*Kutipan Halaman*

Jenderal Wiranto dan Letnan Jenderal Prabowo merupakan sosok paling berpengaruh pada tahun 1998. Keduanya memiliki jabatan yang sangat strategis yang menentukan dinamika politik saat itu.

Berdasarkan informasi dan opini dari Mayjen Kivlan Zen yang pernah menjabat sebagai Kepala Staf Kostrad, Jenderal Wiranto terlibat persaingan dengan Prabowo dalam rangka mendapatkan perhatian dari Soeharto. Hal itu terjadi ketika gerakan anti Soeharto semakin menguat di kalangan mahasiswa.

Wiranto juga tidak menyenangi Prabowo yang kerap kali melakukan pertemuan dengan Amien Rais.Amien Rais sendiri dikenal vokal dan sikap politknya yang tidak disukai oleh Soeharto. Pertemuan keduanya kemudian dilaporkan ke Soeharto sehingga Prabowo dikemudian hari tidak disukai oleh keluarga Cendana.

Wiranto pada saat menjelang berakhirnya pemerintahan Orde Baru merupakan Panglima ABRI sekaligus Menteri di bidang Pertahanan dan Keamanan (Menhankam) sedangkan Prabowo sebagai Panglima Komando Cadangan Strategis (Kostrad).

Hanya saja ketika itu polisi Prabowo lebih unggul dibandingkan Wiranto. Walaupun Wiranto merupakan Panglima ABRI sekaligus sebagai Menteri Pertahanan dan Keamanan yang membawawi TNI dan Polri, namun Prabowo unggul dalam beberapa aspek.

Pertama, Prabowo memiliki jaringan klik politik dalam tubuh angkatan berenjata yang lebih luas. Sejumlah kawan-kawan Prabowo ketika itu menduduki sejumlah jabatan strategis, seperti Kepala Staf Angkatan Darat, Danjen Kopassus, Pangdam Jya, Dankorps Marinir dan lain sebagainya. Sedangkan Wiranto tidak memiliki orang-orang yang duduk di jabatan strategis di jajaran ABRI.

[Data koordinat titik penanda]

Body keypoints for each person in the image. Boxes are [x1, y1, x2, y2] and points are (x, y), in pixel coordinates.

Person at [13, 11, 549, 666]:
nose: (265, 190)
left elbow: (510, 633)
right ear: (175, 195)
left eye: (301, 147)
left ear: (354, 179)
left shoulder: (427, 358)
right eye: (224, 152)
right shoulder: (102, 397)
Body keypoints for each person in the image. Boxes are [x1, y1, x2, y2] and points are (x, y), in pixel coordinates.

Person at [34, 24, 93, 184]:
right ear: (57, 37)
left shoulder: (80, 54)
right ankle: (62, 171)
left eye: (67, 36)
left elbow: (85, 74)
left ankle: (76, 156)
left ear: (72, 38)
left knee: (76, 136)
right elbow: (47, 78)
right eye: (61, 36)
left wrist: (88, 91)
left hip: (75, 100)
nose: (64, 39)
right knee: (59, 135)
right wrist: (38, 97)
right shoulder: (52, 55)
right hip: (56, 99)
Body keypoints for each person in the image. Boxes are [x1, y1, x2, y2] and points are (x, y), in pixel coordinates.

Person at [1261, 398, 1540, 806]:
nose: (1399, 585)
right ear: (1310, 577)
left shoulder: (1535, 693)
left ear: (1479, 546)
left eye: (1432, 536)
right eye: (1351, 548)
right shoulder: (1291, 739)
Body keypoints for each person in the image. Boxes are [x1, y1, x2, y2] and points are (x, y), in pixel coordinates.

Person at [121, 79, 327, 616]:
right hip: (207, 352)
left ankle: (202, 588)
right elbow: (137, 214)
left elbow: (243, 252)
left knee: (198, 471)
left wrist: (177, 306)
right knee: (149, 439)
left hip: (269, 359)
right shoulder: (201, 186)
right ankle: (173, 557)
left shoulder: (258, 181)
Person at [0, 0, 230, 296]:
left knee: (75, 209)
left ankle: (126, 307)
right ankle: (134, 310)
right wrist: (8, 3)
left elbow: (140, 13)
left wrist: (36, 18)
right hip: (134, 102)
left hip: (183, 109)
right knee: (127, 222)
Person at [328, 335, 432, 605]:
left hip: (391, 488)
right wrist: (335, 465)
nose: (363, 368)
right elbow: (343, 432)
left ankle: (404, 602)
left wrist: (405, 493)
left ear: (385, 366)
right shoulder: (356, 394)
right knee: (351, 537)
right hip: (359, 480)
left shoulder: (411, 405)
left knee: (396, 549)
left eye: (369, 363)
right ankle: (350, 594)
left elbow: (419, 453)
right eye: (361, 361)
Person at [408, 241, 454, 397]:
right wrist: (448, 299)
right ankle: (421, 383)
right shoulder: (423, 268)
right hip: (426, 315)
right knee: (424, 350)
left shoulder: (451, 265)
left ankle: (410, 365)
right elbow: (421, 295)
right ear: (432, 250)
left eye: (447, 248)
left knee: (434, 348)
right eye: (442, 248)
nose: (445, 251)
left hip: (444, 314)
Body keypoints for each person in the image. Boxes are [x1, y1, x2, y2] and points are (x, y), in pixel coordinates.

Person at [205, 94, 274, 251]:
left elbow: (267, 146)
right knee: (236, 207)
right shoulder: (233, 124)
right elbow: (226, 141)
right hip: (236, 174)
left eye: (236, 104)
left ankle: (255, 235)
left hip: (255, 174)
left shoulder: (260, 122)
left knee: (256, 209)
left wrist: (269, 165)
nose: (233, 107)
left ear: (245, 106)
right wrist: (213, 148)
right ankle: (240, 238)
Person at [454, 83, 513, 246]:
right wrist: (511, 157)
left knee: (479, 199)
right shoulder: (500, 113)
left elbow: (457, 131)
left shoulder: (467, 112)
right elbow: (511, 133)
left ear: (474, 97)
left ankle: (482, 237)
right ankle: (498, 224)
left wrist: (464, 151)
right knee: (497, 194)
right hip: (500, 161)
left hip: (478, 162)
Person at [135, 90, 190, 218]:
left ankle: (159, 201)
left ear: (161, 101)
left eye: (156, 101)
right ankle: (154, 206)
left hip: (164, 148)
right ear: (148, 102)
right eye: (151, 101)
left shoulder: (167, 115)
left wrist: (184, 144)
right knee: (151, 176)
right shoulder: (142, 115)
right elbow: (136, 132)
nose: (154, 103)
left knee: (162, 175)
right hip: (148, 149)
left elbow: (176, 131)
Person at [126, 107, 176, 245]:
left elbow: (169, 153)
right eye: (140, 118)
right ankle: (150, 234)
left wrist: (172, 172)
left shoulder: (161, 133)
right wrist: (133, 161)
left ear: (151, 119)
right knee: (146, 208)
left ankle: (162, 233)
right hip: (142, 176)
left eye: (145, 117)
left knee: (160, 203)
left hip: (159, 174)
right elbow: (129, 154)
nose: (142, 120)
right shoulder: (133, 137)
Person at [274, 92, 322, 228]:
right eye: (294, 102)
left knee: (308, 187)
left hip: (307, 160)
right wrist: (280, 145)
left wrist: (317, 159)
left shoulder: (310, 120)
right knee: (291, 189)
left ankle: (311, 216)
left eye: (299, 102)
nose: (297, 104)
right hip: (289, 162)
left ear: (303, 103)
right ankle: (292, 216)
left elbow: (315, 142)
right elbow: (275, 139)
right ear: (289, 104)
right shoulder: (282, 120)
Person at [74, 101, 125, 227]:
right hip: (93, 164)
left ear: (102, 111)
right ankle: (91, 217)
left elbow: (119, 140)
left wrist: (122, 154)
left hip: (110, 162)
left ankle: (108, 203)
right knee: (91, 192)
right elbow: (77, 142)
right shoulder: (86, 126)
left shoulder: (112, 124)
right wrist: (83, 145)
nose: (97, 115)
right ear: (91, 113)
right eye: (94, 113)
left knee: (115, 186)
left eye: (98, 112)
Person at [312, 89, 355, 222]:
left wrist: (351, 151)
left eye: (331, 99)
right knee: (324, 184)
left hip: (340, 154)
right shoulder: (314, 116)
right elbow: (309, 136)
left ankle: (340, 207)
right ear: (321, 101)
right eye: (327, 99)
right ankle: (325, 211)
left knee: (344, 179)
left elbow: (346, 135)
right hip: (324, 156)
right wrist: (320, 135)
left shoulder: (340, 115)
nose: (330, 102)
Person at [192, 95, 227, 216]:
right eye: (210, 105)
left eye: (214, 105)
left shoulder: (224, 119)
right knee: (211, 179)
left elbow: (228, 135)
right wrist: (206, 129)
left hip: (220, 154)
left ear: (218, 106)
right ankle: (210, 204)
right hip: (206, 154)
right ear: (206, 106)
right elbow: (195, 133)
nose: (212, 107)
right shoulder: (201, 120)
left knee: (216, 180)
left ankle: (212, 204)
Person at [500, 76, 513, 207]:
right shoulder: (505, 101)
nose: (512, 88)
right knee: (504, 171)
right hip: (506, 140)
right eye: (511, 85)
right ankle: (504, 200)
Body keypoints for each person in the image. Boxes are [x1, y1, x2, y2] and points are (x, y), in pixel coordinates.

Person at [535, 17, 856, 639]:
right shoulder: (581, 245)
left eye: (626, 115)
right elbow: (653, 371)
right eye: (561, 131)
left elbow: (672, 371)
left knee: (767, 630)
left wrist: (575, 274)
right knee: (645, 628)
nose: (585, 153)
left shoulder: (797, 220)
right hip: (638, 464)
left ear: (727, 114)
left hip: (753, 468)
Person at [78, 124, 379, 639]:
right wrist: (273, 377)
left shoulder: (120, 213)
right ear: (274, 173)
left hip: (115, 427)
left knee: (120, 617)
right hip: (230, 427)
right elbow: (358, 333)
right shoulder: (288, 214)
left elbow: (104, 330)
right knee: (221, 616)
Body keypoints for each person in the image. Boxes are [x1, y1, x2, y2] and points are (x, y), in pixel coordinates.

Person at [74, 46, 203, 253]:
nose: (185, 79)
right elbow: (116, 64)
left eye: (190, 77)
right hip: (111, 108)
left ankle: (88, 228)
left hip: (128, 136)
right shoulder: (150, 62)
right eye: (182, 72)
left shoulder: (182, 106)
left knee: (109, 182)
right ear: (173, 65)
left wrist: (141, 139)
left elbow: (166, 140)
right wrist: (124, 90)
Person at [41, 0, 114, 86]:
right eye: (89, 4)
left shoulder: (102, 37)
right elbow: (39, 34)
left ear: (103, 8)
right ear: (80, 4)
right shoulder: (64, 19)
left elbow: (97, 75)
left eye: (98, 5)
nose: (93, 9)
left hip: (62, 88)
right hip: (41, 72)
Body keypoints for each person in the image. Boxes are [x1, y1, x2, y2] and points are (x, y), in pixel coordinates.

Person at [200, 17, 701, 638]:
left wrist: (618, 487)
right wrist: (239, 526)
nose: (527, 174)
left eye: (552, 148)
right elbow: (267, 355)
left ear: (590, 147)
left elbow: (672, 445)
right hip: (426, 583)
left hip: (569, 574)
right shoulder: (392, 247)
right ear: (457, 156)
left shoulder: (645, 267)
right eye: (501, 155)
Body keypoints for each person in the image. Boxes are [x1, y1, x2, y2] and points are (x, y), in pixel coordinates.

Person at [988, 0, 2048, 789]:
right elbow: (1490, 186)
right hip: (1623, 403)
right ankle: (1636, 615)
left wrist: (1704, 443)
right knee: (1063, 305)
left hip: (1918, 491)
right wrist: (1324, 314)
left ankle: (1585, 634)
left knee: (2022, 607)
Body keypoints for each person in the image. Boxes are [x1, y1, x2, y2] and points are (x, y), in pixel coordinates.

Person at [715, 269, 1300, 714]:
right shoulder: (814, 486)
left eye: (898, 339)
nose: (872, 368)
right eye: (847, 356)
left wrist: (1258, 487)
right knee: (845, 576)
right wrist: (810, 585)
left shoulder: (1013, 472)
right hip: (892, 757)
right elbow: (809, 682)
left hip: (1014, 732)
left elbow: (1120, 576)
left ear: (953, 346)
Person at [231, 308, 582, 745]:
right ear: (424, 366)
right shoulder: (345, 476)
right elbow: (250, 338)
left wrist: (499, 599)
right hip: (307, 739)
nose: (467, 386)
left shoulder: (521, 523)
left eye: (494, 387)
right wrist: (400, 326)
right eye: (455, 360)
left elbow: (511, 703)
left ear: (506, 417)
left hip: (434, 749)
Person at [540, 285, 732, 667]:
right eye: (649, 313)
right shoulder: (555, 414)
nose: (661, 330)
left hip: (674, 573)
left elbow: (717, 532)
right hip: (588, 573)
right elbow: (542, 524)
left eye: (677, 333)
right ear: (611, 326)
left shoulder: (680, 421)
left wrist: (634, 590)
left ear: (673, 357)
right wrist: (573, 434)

*Latihan*
Salin kembali bagian teks tentang persaingan Wiranto dan Prabowo, mulai dari "Berdasarkan informasi dan" sampai dengan "oleh keluarga Cendana.", dan tukar setiap "Soeharto" dengan "Presiden Soeharto".

*Jawaban Soal*
Berdasarkan informasi dan opini dari Mayjen Kivlan Zen yang pernah menjabat sebagai Kepala Staf Kostrad, Jenderal Wiranto terlibat persaingan dengan Prabowo dalam rangka mendapatkan perhatian dari Presiden Soeharto. Hal itu terjadi ketika gerakan anti Presiden Soeharto semakin menguat di kalangan mahasiswa.

Wiranto juga tidak menyenangi Prabowo yang kerap kali melakukan pertemuan dengan Amien Rais.Amien Rais sendiri dikenal vokal dan sikap politknya yang tidak disukai oleh Presiden Soeharto. Pertemuan keduanya kemudian dilaporkan ke Presiden Soeharto sehingga Prabowo dikemudian hari tidak disukai oleh keluarga Cendana.